## What is being asked
An image-free, verbatim transcription of the records is the expected result.

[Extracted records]
· · · ·
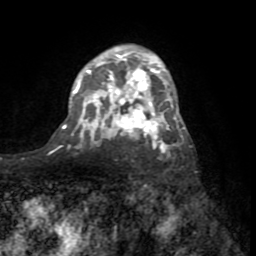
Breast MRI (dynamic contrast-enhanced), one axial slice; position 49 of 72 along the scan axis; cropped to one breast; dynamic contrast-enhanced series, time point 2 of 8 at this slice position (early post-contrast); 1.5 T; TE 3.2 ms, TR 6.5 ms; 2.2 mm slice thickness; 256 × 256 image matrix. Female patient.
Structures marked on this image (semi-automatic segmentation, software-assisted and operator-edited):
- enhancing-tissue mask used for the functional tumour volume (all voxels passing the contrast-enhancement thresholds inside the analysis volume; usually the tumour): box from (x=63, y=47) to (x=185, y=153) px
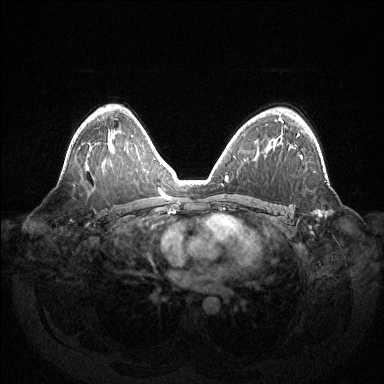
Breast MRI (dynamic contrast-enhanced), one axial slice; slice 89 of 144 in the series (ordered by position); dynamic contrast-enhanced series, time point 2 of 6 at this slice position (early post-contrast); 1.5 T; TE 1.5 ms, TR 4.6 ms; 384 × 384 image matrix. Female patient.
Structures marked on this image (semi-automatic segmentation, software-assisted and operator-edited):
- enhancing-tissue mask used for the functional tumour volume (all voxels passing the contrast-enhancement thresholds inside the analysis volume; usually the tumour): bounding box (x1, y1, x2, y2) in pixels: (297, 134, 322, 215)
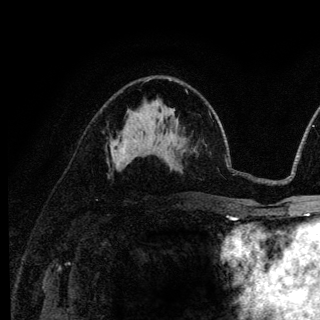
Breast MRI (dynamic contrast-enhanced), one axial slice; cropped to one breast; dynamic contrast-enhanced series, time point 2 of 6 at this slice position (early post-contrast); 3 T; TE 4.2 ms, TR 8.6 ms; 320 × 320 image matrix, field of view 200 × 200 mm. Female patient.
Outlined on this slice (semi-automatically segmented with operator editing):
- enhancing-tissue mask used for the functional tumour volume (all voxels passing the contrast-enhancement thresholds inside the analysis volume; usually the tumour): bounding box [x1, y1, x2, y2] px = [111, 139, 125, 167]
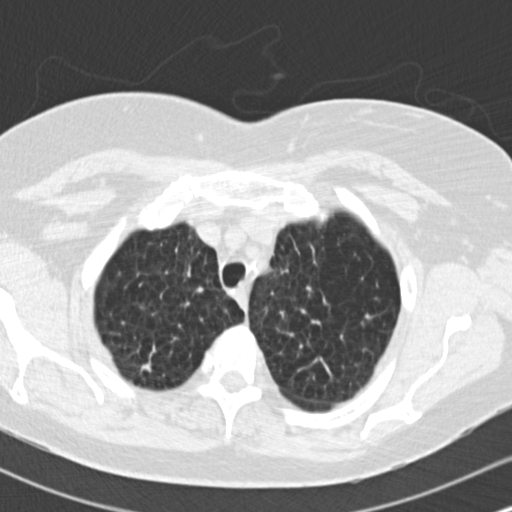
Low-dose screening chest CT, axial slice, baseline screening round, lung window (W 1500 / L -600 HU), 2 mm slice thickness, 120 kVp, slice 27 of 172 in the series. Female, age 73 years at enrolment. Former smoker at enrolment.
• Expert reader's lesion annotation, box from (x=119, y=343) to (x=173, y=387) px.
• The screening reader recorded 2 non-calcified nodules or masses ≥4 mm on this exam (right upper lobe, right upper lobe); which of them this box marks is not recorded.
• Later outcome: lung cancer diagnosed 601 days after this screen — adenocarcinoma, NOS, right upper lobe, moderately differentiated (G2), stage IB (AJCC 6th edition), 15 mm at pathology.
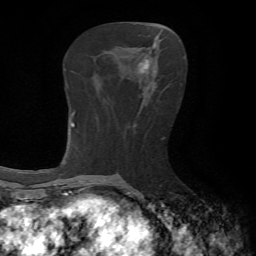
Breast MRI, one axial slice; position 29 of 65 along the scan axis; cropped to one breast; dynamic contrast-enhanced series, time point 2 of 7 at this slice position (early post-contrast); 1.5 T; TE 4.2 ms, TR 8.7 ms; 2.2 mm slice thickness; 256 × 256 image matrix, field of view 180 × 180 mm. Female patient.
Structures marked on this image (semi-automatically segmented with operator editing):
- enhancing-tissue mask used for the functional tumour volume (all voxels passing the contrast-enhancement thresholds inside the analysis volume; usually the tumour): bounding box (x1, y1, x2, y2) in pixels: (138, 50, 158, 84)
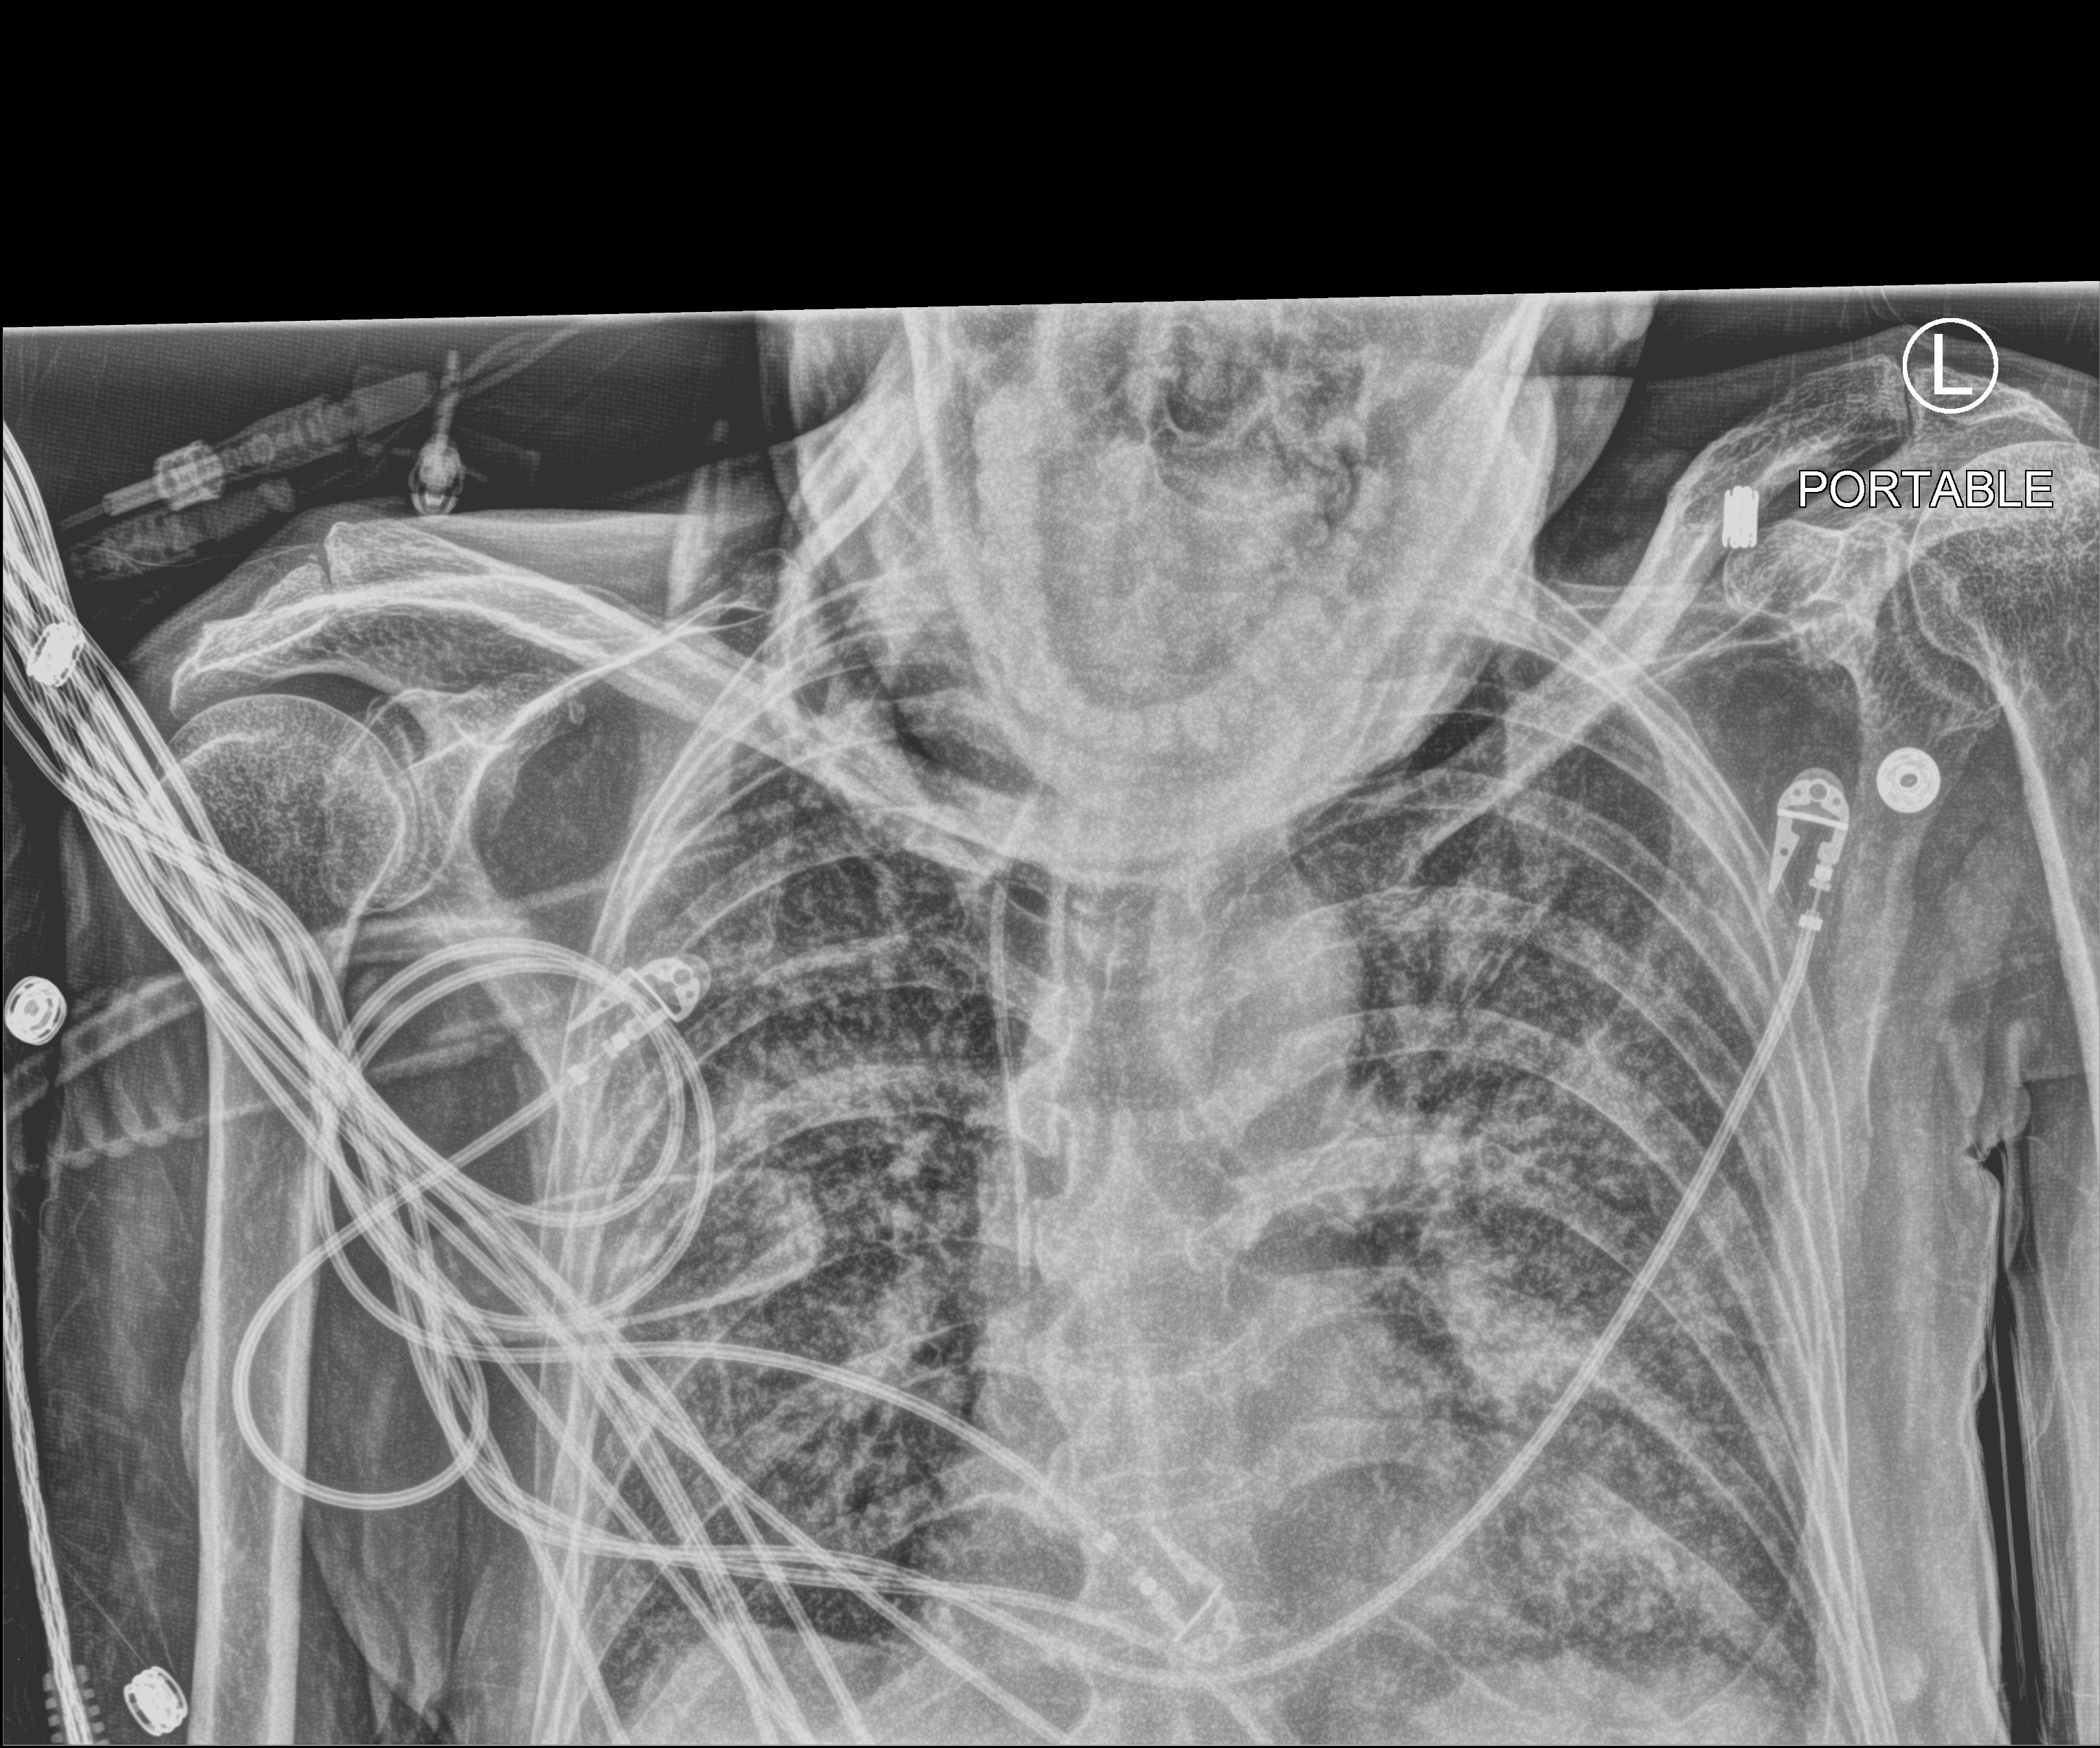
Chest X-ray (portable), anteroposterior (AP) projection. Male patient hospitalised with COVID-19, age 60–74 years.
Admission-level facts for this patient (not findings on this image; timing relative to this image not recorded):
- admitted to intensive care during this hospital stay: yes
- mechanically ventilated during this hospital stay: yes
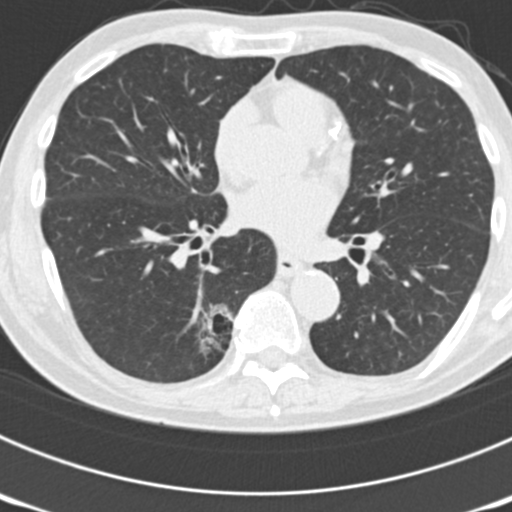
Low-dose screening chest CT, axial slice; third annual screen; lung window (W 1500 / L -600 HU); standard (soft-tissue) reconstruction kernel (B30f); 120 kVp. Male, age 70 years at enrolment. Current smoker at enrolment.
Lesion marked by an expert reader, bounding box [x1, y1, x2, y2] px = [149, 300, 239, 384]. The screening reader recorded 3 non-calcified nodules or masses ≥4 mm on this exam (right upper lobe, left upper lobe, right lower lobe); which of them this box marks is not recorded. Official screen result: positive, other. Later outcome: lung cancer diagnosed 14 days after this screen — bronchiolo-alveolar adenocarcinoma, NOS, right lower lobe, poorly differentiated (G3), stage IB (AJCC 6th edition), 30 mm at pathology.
· · · ·
## Task result
Breast MRI (dynamic contrast-enhanced), one axial slice; position 49 of 72 along the scan axis; cropped to one breast; dynamic contrast-enhanced series, time point 2 of 8 at this slice position (early post-contrast); 1.5 T; TE 3.2 ms, TR 6.5 ms; 2.2 mm slice thickness; 256 × 256 image matrix. Female patient.
Structures marked on this image (semi-automatic segmentation, software-assisted and operator-edited):
- enhancing-tissue mask used for the functional tumour volume (all voxels passing the contrast-enhancement thresholds inside the analysis volume; usually the tumour): box from (x=63, y=47) to (x=185, y=153) px
Breast MRI (dynamic contrast-enhanced), one axial slice; slice 89 of 144 in the series (ordered by position); dynamic contrast-enhanced series, time point 2 of 6 at this slice position (early post-contrast); 1.5 T; TE 1.5 ms, TR 4.6 ms; 384 × 384 image matrix. Female patient.
Structures marked on this image (semi-automatic segmentation, software-assisted and operator-edited):
- enhancing-tissue mask used for the functional tumour volume (all voxels passing the contrast-enhancement thresholds inside the analysis volume; usually the tumour): bounding box (x1, y1, x2, y2) in pixels: (297, 134, 322, 215)
Breast MRI (dynamic contrast-enhanced), one axial slice; cropped to one breast; dynamic contrast-enhanced series, time point 2 of 6 at this slice position (early post-contrast); 3 T; TE 4.2 ms, TR 8.6 ms; 320 × 320 image matrix, field of view 200 × 200 mm. Female patient.
Outlined on this slice (semi-automatically segmented with operator editing):
- enhancing-tissue mask used for the functional tumour volume (all voxels passing the contrast-enhancement thresholds inside the analysis volume; usually the tumour): bounding box [x1, y1, x2, y2] px = [111, 139, 125, 167]
Low-dose screening chest CT, axial slice, baseline screening round, lung window (W 1500 / L -600 HU), 2 mm slice thickness, 120 kVp, slice 27 of 172 in the series. Female, age 73 years at enrolment. Former smoker at enrolment.
• Expert reader's lesion annotation, box from (x=119, y=343) to (x=173, y=387) px.
• The screening reader recorded 2 non-calcified nodules or masses ≥4 mm on this exam (right upper lobe, right upper lobe); which of them this box marks is not recorded.
• Later outcome: lung cancer diagnosed 601 days after this screen — adenocarcinoma, NOS, right upper lobe, moderately differentiated (G2), stage IB (AJCC 6th edition), 15 mm at pathology.
Breast MRI, one axial slice; position 29 of 65 along the scan axis; cropped to one breast; dynamic contrast-enhanced series, time point 2 of 7 at this slice position (early post-contrast); 1.5 T; TE 4.2 ms, TR 8.7 ms; 2.2 mm slice thickness; 256 × 256 image matrix, field of view 180 × 180 mm. Female patient.
Structures marked on this image (semi-automatically segmented with operator editing):
- enhancing-tissue mask used for the functional tumour volume (all voxels passing the contrast-enhancement thresholds inside the analysis volume; usually the tumour): bounding box (x1, y1, x2, y2) in pixels: (138, 50, 158, 84)
Chest X-ray (portable), anteroposterior (AP) projection. Male patient hospitalised with COVID-19, age 60–74 years.
Admission-level facts for this patient (not findings on this image; timing relative to this image not recorded):
- admitted to intensive care during this hospital stay: yes
- mechanically ventilated during this hospital stay: yes
Low-dose screening chest CT, axial slice; third annual screen; lung window (W 1500 / L -600 HU); standard (soft-tissue) reconstruction kernel (B30f); 120 kVp. Male, age 70 years at enrolment. Current smoker at enrolment.
Lesion marked by an expert reader, bounding box [x1, y1, x2, y2] px = [149, 300, 239, 384]. The screening reader recorded 3 non-calcified nodules or masses ≥4 mm on this exam (right upper lobe, left upper lobe, right lower lobe); which of them this box marks is not recorded. Official screen result: positive, other. Later outcome: lung cancer diagnosed 14 days after this screen — bronchiolo-alveolar adenocarcinoma, NOS, right lower lobe, poorly differentiated (G3), stage IB (AJCC 6th edition), 30 mm at pathology.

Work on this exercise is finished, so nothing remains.